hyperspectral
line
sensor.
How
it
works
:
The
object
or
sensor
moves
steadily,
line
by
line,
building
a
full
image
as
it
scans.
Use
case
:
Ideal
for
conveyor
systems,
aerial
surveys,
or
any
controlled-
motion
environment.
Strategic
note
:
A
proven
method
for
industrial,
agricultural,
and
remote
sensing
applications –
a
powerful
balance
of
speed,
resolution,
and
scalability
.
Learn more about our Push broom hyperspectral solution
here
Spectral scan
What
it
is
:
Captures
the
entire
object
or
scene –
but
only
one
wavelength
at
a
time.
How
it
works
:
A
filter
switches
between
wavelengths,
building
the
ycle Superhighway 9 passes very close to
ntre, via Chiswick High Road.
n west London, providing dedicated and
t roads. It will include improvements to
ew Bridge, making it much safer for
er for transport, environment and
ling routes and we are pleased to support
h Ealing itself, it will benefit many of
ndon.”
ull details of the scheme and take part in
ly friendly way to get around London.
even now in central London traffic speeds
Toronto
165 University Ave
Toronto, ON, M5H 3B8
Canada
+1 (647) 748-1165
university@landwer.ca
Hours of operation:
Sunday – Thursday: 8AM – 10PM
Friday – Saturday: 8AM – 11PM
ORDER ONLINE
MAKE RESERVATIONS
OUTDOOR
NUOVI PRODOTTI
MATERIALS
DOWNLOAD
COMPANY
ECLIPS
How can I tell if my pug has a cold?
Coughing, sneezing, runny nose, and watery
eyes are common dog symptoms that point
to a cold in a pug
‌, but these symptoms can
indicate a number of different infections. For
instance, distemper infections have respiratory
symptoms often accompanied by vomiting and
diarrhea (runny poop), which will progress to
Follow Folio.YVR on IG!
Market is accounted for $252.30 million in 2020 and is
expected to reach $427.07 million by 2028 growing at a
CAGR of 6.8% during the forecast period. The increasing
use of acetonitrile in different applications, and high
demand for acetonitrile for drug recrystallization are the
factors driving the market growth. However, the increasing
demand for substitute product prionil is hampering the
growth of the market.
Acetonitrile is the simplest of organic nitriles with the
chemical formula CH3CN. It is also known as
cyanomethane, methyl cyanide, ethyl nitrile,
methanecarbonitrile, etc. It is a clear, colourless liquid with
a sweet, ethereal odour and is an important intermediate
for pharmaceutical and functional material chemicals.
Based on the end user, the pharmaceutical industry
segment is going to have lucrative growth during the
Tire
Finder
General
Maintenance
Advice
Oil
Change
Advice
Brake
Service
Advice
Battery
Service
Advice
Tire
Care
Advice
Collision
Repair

▶ WHAT TO DO: Write only the number of lines in the entries where the string "million" occurs.

▶ ANSWER TO THIS TASK: 2